Theater review by Adam Feldman
To enjoy Head Over Heels, which offers quite a lot to enjoy, it is probably best to kick up your heels and put your head on hold. That’s not to say that this saucy, boisterous musical doesn’t have a brainy side, starting with its ambitious crossbreeding of four time periods: It grafts a 2010s queer sensibility onto songs from the 1980s—by the all-girl pop-punk quintet the Go-Go’s (plus two hits from lead singer Belinda Carlisle’s solo career)—and fits them into a 16th-century story that is set in ancient Greece. The dialogue, in iambic pentameter liberally sprinkled with thou and thee, contrasts amusingly with the unornamented lyrics of such go-to Go-Go’s bops as “Vacation,” “Our Lips Are Sealed” and “We Got the Beat.”

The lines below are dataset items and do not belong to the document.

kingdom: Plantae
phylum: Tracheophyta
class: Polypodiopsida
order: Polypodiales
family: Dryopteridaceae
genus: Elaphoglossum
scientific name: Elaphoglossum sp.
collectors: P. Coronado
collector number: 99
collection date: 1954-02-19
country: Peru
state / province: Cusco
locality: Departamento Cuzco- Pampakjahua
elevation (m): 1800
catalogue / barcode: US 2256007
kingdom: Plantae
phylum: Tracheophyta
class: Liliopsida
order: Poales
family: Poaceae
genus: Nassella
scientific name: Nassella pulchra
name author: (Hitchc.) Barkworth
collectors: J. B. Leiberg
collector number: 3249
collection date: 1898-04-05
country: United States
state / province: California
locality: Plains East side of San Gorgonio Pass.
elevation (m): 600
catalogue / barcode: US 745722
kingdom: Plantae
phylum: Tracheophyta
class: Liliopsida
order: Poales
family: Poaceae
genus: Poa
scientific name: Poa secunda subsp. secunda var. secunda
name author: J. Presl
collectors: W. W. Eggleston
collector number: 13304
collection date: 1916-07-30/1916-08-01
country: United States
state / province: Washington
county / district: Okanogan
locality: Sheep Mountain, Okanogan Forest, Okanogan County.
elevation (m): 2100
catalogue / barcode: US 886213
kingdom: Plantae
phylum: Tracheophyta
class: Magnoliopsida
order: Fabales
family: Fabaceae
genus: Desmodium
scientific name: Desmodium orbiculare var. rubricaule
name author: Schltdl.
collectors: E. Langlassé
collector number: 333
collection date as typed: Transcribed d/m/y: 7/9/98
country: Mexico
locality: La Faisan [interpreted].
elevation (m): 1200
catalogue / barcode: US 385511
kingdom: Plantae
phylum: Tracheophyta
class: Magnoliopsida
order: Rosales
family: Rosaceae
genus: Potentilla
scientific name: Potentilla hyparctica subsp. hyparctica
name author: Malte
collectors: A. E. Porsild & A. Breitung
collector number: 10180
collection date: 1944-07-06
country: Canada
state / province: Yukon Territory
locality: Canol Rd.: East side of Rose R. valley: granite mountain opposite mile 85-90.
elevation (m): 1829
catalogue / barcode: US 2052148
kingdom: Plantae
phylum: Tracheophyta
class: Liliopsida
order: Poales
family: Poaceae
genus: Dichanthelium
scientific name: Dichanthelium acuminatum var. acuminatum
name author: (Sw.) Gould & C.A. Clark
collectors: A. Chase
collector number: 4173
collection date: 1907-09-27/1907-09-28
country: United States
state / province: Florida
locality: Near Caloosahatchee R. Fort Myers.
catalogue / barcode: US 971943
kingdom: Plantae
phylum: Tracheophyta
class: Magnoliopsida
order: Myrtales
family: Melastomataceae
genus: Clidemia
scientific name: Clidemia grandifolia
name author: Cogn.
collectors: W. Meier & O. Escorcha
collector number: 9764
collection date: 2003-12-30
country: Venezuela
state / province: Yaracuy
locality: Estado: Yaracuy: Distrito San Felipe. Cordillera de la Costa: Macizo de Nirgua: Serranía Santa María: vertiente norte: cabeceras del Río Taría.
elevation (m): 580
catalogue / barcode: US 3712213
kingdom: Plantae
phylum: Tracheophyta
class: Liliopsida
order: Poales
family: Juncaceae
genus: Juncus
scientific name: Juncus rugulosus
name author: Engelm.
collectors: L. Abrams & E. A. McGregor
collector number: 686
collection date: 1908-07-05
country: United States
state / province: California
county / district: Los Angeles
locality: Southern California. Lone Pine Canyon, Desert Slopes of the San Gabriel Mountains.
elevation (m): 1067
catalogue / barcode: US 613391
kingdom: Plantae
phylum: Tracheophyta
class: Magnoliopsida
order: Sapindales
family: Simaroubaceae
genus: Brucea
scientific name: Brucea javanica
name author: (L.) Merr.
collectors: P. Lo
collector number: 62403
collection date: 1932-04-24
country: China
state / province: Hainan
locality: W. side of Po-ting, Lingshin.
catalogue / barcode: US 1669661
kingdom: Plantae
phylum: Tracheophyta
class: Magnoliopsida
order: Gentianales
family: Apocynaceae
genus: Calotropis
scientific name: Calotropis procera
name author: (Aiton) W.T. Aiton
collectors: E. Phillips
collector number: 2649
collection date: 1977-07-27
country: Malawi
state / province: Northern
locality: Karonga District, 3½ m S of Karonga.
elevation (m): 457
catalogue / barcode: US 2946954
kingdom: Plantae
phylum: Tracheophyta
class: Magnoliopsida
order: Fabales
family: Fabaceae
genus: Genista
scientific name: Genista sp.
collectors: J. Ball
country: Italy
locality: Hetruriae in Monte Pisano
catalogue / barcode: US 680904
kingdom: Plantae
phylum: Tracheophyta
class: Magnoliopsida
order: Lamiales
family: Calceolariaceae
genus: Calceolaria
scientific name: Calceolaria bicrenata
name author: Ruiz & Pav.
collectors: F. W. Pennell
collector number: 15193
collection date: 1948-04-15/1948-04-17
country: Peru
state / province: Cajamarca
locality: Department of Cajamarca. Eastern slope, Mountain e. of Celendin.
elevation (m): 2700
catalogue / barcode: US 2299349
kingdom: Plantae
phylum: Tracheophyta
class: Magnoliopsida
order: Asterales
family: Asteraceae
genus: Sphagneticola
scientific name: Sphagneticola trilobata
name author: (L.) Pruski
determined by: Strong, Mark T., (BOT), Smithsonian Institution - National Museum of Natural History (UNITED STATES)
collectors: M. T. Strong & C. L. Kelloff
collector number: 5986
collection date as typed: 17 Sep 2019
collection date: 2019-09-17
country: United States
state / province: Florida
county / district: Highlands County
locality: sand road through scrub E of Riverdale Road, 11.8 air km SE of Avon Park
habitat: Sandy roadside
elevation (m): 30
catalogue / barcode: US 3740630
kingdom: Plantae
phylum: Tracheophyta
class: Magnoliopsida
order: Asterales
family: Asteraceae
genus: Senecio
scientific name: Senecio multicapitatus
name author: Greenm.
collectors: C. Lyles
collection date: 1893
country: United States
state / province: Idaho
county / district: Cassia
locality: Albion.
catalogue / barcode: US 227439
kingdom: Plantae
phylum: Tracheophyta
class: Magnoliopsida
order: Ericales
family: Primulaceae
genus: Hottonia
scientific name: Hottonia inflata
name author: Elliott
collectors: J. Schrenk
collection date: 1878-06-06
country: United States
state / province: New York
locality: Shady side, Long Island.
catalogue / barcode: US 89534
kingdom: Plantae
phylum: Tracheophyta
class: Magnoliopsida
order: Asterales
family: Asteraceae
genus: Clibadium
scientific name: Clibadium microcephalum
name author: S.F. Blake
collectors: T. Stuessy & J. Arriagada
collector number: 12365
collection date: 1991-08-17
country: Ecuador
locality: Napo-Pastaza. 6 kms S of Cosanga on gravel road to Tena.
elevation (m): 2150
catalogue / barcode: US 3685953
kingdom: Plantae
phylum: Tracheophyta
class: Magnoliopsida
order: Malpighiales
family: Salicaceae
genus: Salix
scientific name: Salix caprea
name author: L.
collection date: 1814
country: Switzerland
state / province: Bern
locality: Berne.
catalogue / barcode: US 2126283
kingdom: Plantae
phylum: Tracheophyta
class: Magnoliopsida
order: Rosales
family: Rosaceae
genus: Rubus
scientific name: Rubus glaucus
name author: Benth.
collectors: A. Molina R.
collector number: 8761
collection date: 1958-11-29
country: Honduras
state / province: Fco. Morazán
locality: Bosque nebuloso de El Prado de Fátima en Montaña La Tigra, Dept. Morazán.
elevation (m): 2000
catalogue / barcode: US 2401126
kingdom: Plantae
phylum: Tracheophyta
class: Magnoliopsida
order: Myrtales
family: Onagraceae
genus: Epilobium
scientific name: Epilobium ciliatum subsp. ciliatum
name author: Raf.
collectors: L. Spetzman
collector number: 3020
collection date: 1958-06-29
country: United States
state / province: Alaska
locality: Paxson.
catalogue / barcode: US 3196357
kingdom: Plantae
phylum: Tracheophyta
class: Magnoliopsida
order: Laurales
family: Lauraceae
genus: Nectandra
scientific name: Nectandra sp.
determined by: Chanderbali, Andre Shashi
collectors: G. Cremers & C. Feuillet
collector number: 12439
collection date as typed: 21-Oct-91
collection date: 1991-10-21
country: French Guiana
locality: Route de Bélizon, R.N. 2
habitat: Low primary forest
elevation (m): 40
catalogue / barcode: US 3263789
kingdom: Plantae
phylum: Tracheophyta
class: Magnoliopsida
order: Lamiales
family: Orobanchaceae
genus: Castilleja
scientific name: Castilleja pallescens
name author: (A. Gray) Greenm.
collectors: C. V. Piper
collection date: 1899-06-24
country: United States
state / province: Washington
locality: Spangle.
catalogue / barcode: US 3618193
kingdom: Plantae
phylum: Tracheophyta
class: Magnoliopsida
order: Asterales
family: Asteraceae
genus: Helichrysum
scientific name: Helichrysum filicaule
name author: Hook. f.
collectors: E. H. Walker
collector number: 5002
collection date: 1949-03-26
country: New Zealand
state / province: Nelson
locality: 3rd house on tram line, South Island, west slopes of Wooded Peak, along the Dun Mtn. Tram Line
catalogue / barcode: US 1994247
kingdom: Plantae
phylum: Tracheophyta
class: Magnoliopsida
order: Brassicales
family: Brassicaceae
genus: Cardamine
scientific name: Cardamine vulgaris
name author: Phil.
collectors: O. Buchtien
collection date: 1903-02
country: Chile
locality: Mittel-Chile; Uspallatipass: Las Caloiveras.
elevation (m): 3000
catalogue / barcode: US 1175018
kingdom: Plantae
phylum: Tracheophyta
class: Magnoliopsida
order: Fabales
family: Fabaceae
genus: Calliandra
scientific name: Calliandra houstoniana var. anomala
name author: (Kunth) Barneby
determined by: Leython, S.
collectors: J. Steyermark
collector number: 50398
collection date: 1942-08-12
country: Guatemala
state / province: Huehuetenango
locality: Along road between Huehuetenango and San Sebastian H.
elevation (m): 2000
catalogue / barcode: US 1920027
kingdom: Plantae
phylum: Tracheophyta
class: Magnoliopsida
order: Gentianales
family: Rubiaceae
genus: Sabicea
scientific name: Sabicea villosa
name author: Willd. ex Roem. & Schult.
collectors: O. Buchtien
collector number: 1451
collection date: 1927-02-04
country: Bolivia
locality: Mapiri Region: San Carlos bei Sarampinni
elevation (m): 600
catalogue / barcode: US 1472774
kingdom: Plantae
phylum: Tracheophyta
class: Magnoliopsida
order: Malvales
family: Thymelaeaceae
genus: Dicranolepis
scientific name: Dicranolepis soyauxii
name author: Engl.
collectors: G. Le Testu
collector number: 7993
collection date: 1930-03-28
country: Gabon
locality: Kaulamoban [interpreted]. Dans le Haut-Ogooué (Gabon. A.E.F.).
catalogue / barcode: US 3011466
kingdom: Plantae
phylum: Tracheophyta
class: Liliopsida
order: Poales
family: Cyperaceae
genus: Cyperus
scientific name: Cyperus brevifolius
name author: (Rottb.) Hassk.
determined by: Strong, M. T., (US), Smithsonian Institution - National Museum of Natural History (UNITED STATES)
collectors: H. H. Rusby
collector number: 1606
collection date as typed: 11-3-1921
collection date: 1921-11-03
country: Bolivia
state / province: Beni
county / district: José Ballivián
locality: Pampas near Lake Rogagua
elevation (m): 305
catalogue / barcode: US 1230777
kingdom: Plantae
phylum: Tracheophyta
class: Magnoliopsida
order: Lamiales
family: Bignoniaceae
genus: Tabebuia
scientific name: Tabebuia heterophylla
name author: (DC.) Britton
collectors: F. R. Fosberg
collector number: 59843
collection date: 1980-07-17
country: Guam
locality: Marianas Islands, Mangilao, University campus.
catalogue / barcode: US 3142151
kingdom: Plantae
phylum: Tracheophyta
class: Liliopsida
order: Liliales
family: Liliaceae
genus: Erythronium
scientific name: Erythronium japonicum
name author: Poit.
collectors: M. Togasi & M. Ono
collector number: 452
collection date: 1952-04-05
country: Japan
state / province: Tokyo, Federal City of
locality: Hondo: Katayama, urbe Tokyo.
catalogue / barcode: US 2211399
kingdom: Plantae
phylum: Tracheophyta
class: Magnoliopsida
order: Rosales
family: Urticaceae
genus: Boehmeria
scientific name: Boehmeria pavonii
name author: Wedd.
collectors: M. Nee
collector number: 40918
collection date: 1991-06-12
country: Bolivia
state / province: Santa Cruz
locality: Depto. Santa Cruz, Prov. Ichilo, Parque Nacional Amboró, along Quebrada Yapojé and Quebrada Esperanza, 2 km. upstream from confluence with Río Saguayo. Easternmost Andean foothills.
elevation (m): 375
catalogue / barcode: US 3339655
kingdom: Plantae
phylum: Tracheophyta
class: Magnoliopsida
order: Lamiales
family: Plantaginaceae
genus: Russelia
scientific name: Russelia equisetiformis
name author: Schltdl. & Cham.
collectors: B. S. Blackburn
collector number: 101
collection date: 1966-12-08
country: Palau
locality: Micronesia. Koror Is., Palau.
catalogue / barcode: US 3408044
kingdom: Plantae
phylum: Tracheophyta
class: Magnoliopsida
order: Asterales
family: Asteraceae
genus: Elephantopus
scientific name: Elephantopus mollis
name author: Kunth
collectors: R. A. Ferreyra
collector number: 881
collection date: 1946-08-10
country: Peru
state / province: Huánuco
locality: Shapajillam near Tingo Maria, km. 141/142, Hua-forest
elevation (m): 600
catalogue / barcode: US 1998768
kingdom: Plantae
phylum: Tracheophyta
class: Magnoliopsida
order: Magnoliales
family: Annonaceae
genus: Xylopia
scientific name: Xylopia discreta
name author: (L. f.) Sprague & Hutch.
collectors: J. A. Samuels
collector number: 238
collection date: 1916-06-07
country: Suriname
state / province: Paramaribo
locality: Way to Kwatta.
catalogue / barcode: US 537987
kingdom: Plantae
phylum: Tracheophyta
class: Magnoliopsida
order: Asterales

But at heart the show is a campy romp. Loosely adapted from Sir Philip Sidney’s Elizabethan prose adventure Arcadia, the musical spins a complicated tale of romance, lust, intrigue and cross-dressing. (Its original book, by Avenue Q’s Jeff Whitty, was extensively rewritten by James Magruder.) Stubborn Basilius (Jeremy Kushnier) and his frustrated queen, Gynecia (a smashing Rachel York), rule a kingdom blessed by “the beat,” a divine gift that keeps their realm in a happy groove. Their beautiful but vain daughter Pamela (the big-bodied and big-voiced Bonnie Milligan, in a triumphant Broadway debut) refuses to marry; her overshadowed sister, Philoclea (the affecting Alexandra Socha), is courted by a passionate shepherd, Musidorus (played with fine comic sinew by Andrew Durand). After an ominous warning by the new Oracle of Delphi (RuPaul’s Drag Race alumna Peppermint), they all tramp off on a voyage of discovery, trailed by loyal servants (Tom Alan Robbins and Taylor Iman Jones) and by Musidorus, disguised as a sexually irresistible Amazon.
There is only so deep a Go-Go’s musical can go, and director Michael Mayer keeps the surface glimmering—with help from a chorus of eight courtiers, who execute Spencer Liff’s swift, sassy choreography in imaginative costumes by Arianne Phillips. Broadway traditionalists may not approve, but that feels like part of the point. Head Over Heels is a fantasy and celebration of nonconformity, and it puts its casting where its mouth is with an ensemble that is diverse in race, gender and size. Honoring the beat, in this merry Arcadia, means making room for different drummers.
Hudson Theatre (Broadway). Music and lyrics by the Go-Go’s. Conceived and original book by Jeff Whitty. Adapted by James Magruder. Directed by Michael Mayer. With ensemble cast. Running time: 2hrs 15mins. One intermission.